Les courtisans ont disparu quand les titres, les privilèges et les honneurs ont cessé. Nous sommes restés une bande de quatre. Plutôt un clan, dans cette sauvagerie et cette bestialité qui peuvent le caractériser. Dans le clan, il n’y a aucune place pour la raison, tout est dévolu au cœur. Et nous savions être odieux pour nous défendre les uns les autres.
Les voyages forgent les amitiés et renforcent les liens tissés. J’ai parcouru le monde avec Abdoul Aziz Mbaye. Les moments que les hommes partagent loin du pays, où la conversation bascule des banalités aux choses du cœur, rapprochent, ouvrent des brèches dans le mur des secrets. L’armure se fend et l’homme cède à la tentation de distiller une part de lui qui dépasse les platitudes quotidiennes. Aziz était un homme élégant, de cette élégance rare des gens d’hier, éduqués et raffinés, qui s’élèvent toujours à la dignité que requiert l’aristocratie républicaine. Il s’agit pour eux d’une richesse immatérielle que Aziz avait et savait incarner en donnant aux autres le respect, celui qui permet de témoigner à l’autre, qu’il soit collaborateur ou ami, la considération, la confiance et l’estime à la hauteur de son humanité.
Quand comme moi, on gravite dans le milieu de la politique et de la haute administration, on a cette malchance de croiser beaucoup de gens. On rencontre, parmi eux, des escrocs, des prétentieux, des ignorants, bref une flopée de gens infâmes que rien ne devrait destiner au cœur de la machine de l’Etat. Ils partagent parfois une insécurité que sécrète une forme de médiocrité. Et cette médiocrité génère un complexe qui les rend souvent tyranniques. Ils tentent de suppléer l’autoritarisme à la compétence lorsque celle-ci leur fait défaut. Le pire qu’on puisse souhaiter aux arrivistes étant d’arriver.

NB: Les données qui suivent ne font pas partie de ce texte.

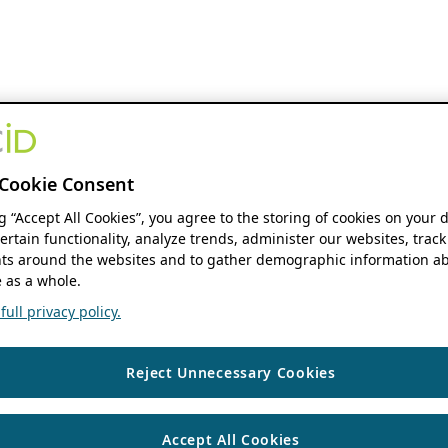
Cookie Consent
ng “Accept All Cookies”, you agree to the storing of cookies on your 
ertain functionality, analyze trends, administer our websites, track
s around the websites and to gather demographic information ab
 as a whole.
ull privacy policy.
Reject Unnecessary Cookies
Accept All Cookies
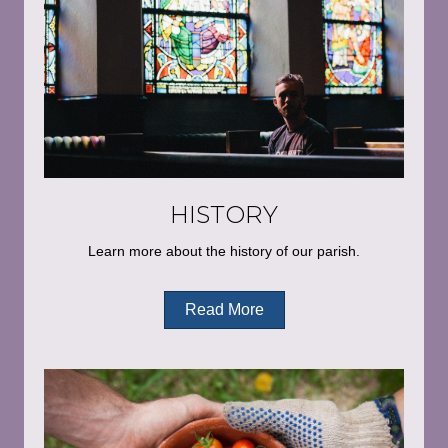
HISTORY
Learn more about the history of our parish.
Read More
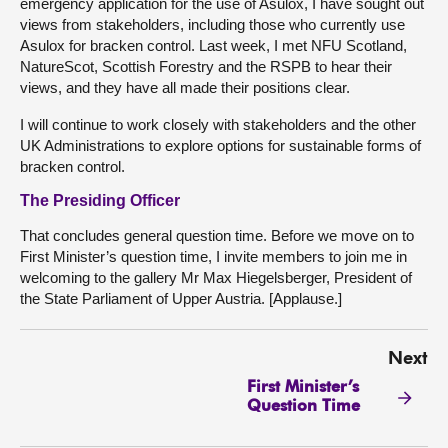
emergency application for the use of Asulox, I have sought out
views from stakeholders, including those who currently use
Asulox for bracken control. Last week, I met NFU Scotland,
NatureScot, Scottish Forestry and the RSPB to hear their
views, and they have all made their positions clear.
I will continue to work closely with stakeholders and the other
UK Administrations to explore options for sustainable forms of
bracken control.
The Presiding Officer
That concludes general question time. Before we move on to
First Minister’s question time, I invite members to join me in
welcoming to the gallery Mr Max Hiegelsberger, President of
the State Parliament of Upper Austria. [Applause.]
Next
First Minister’s
Question Time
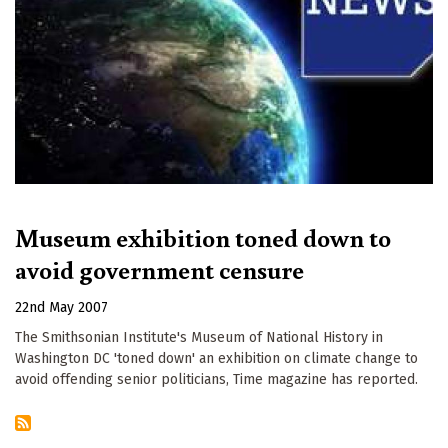
Museum exhibition toned down to
avoid government censure
22nd May 2007
The Smithsonian Institute's Museum of National History in
Washington DC 'toned down' an exhibition on climate change to
avoid offending senior politicians, Time magazine has reported.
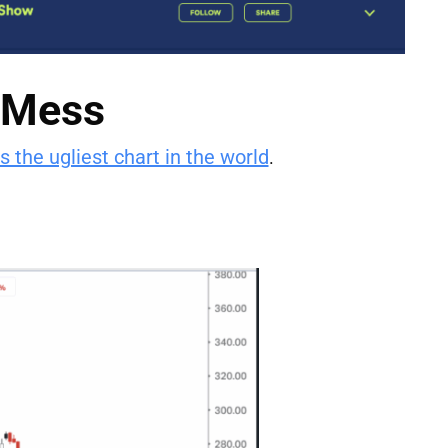
a Mess
s the ugliest chart in the world
.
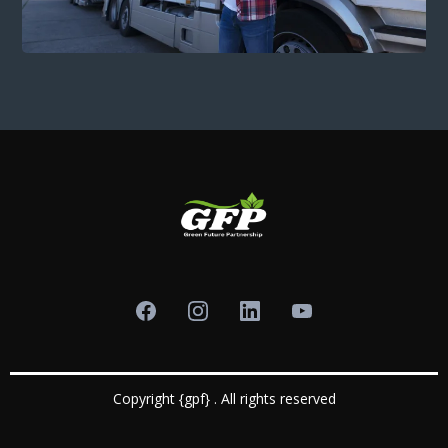
Copyright {gpf} . All rights reserved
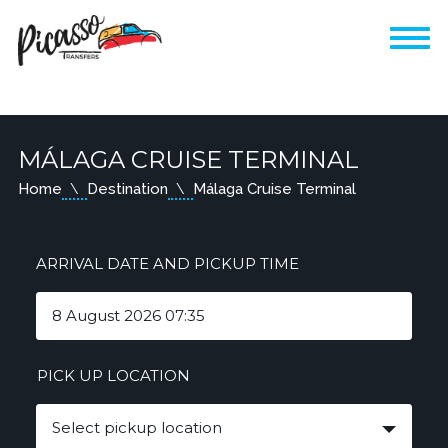
MÁLAGA CRUISE TERMINAL
Home
Destination
Málaga Cruise Terminal
ARRIVAL DATE AND PICKUP TIME
PICK UP LOCATION
Select pickup location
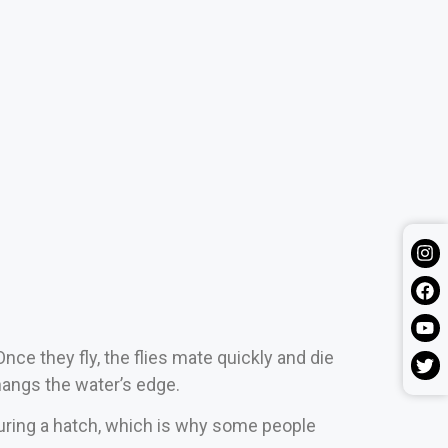
nce they fly, the flies mate quickly and die
rhangs the water’s edge.
during a hatch, which is why some people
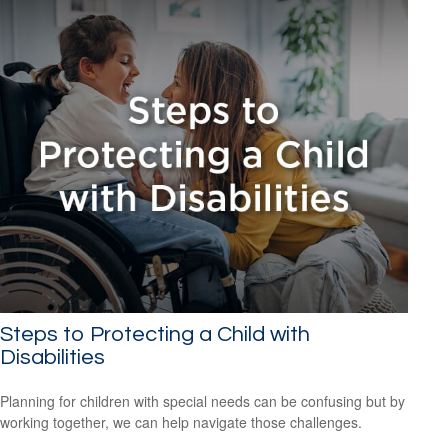
Steps to Protecting a Child with
Disabilities
Planning for children with special needs can be confusing but by
working together, we can help navigate those challenges.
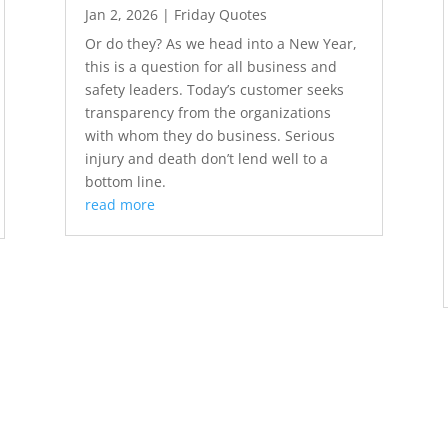
Jan 2, 2026
|
Friday Quotes
Or do they? As we head into a New Year,
this is a question for all business and
safety leaders. Today’s customer seeks
transparency from the organizations
with whom they do business. Serious
injury and death don’t lend well to a
bottom line.
read more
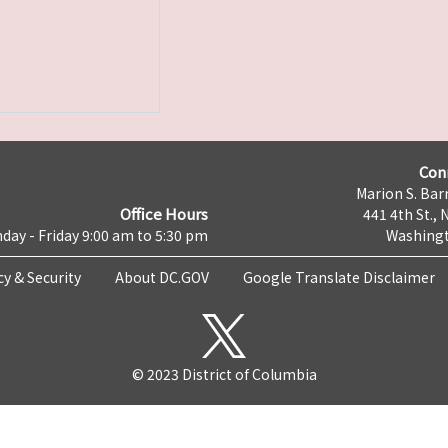
Con
Marion S. Barr
Office Hours
441 4th St., 
day - Friday 9:00 am to 5:30 pm
Washingt
cy & Security
About DC.GOV
Google Translate Disclaimer
© 2023 District of Columbia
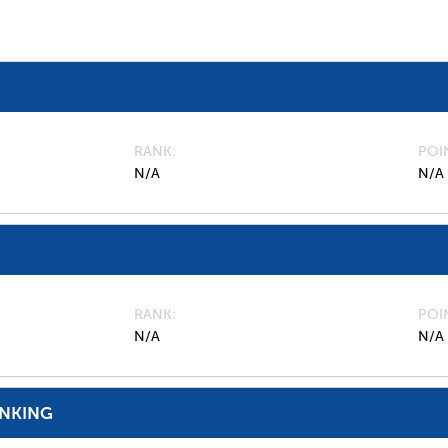
RANK
POI
N/A
N/A
RANK
POI
N/A
N/A
ANKING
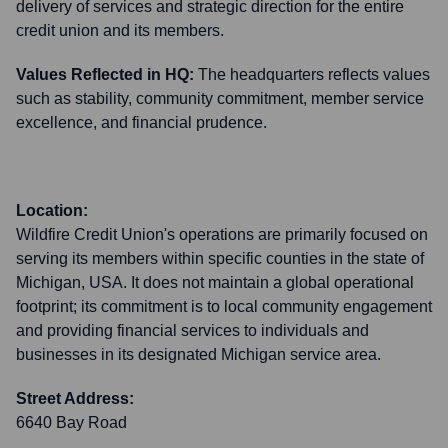
delivery of services and strategic direction for the entire
credit union and its members.
Values Reflected in HQ:
The headquarters reflects values
such as stability, community commitment, member service
excellence, and financial prudence.
Location:
Wildfire Credit Union's operations are primarily focused on
serving its members within specific counties in the state of
Michigan, USA. It does not maintain a global operational
footprint; its commitment is to local community engagement
and providing financial services to individuals and
businesses in its designated Michigan service area.
Street Address:
6640 Bay Road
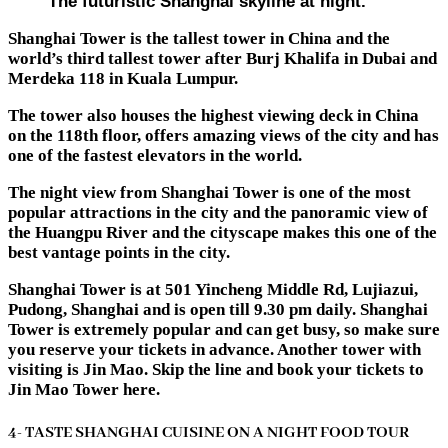
The futuristic Shanghai skyline at night.
Shanghai Tower is the tallest tower in China and the
world’s third tallest tower after Burj Khalifa in Dubai and
Merdeka 118 in Kuala Lumpur.
The tower also houses the highest viewing deck in China
on the 118th floor, offers amazing views of the city and has
one of the fastest elevators in the world.
The night view from Shanghai Tower is one of the most
popular attractions in the city and the panoramic view of
the Huangpu River and the cityscape makes this one of the
best vantage points in the city.
Shanghai Tower is at 501 Yincheng Middle Rd, Lujiazui,
Pudong, Shanghai and is open till 9.30 pm daily. Shanghai
Tower is extremely popular and can get busy, so make sure
you reserve your tickets in advance. Another tower with
visiting is Jin Mao. Skip the line and book your tickets to
Jin Mao Tower here.
4- TASTE SHANGHAI CUISINE ON A NIGHT FOOD TOUR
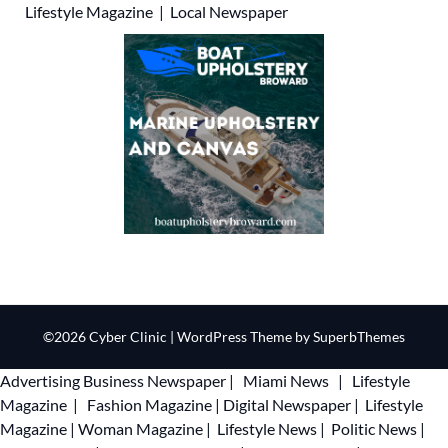
Lifestyle Magazine
|
Local Newspaper
©2026 Cyber Clinic
| WordPress Theme by
SuperbThemes
Advertising
Business Newspaper
|
Miami News
|
Lifestyle
Magazine
|
Fashion Magazine
|
Digital Newspaper
|
Lifestyle
Magazine
|
Woman Magazine
|
Lifestyle News
|
Politic News
|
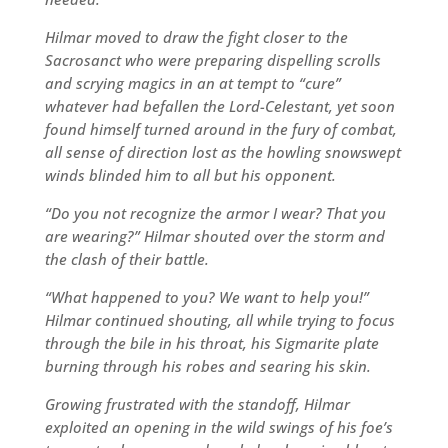
Hilmar moved to draw the fight closer to the
Sacrosanct who were preparing dispelling scrolls
and scrying magics in an at tempt to “cure”
whatever had befallen the Lord-Celestant, yet soon
found himself turned around in the fury of combat,
all sense of direction lost as the howling snowswept
winds blinded him to all but his opponent.
“Do you not recognize the armor I wear? That you
are wearing?” Hilmar shouted over the storm and
the clash of their battle.
“What happened to you? We want to help you!”
Hilmar continued shouting, all while trying to focus
through the bile in his throat, his Sigmarite plate
burning through his robes and searing his skin.
Growing frustrated with the standoff, Hilmar
exploited an opening in the wild swings of his foe’s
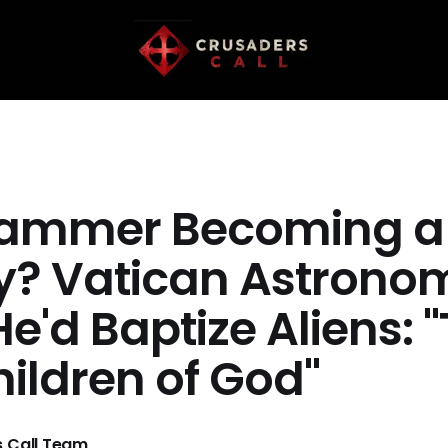
ammer Becoming a
ty? Vatican Astrono
e'd Baptize Aliens: 
hildren of God"
 Call Team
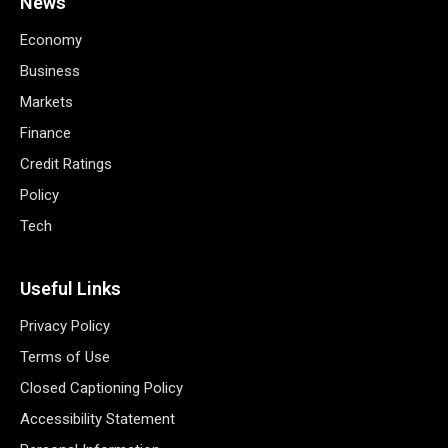
News
Economy
Business
Markets
Finance
Credit Ratings
Policy
Tech
Useful Links
Privacy Policy
Terms of Use
Closed Captioning Policy
Accessibility Statement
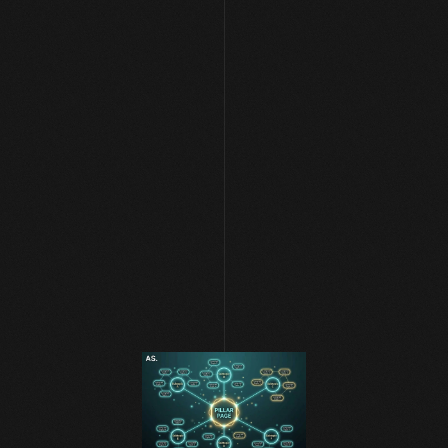
[ NEWS AND BLOG ]
AI SEO & Search 
Apr 23, 2026
|
Systems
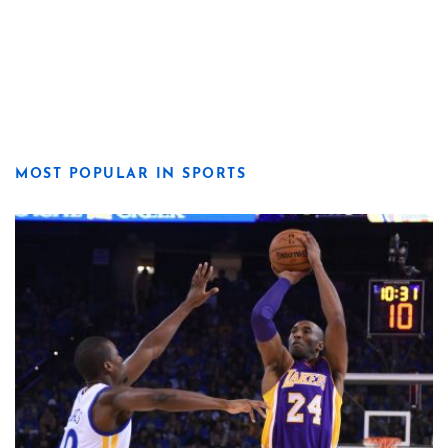
MOST POPULAR IN SPORTS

Aziz Mbaye était fait d’un bois différent. Il est l’homme le plus intelligent qu’il m’ait été donné de rencontrer. Sa densité intellectuelle, sa vivacité d’esprit, sa bonne humeur que pouvaient entrecouper des colères aussi froides qu’éphémères rendaient le personnage attachant. C’est un intellectuel pure laine, avec une puissance théorique et scientifique exceptionnelle. Il savait, fort de cette consistance, être accessible, courtois et disponible. Il était un dandy chaleureux car conscient de sa dimension sans jamais fanfaronner. Je discutais des heures durant avec Aziz Mbaye, de politique, de relations internationales, d’économie, de théologie, d’art et de choses plus légères, ces goûts du bas monde qui cimentent la compagnie des hommes. Aziz Mbaye n’avait aucune prétention à la sainteté ; il avait comme chacun, sa part d’ombre. Sauf qu’à la différence des adeptes de simulacres propres aux faux-dévots que la politique sait enfanter dans notre pays, il portait sa liberté. Cet exercice de la liberté sans compromission avec les charges et les titres, me le rendait plus attachant encore. Il était écorché, vif, sanguin ; un homme qui assumait la vie dans toute sa complexité et dans toutes ses nuances. Il ne se voulait jamais gardien de la morale, ni de la sienne ni de celle des autres. Il était à hauteur d’homme, ce qui certainement nous liait davantage et raffermissait une affection mutuelle profonde. Je regrette que Aziz Mbaye n’ait pas eu la chance qu’il méritait de servir notre pays à la hauteur de ses compétences et de sa force de travail. Notre pays est violent quand il s’agit de traiter ses plus illustres fils, de les négliger pour laisser parfois s’imposer aux oreilles et aux yeux de la Nation ce qu’elle charrie de plus médiocre et de plus vil. Dans le champ de la culture, Aziz Mbaye incarnait les possibles. Avec lui, aucune frontière dans l’imagination, le courage et l’identification de nouvelles terres d’opportunités.
Je n’ai jamais vu Aziz Mbaye travailler, je l’ai toujours vu s’amuser, appréhender avec culot la gestion de l’Etat comme un art magistral au service de ses passions créatrices : les cultures urbaines, le patrimoine, le cinéma, le design, la danse… La culture, disait-il, est le lieu de sophistication de la société, la base même de l’économie d’un pays et de notre relation en tant que personnes avec la structure. Je confie mon ami Aziz à la miséricorde divine. Je confie sa mémoire au souffle des vents de Yoff comme je confie son nom à la postérité qui, elle, saura lui rendre justice. On s’est bien amusés, Aziz. Embrasse nos amis, Ngaïdo Ba et Eric Névé. Dis leur que je les aime de cette même force avec laquelle je t’ai aimé.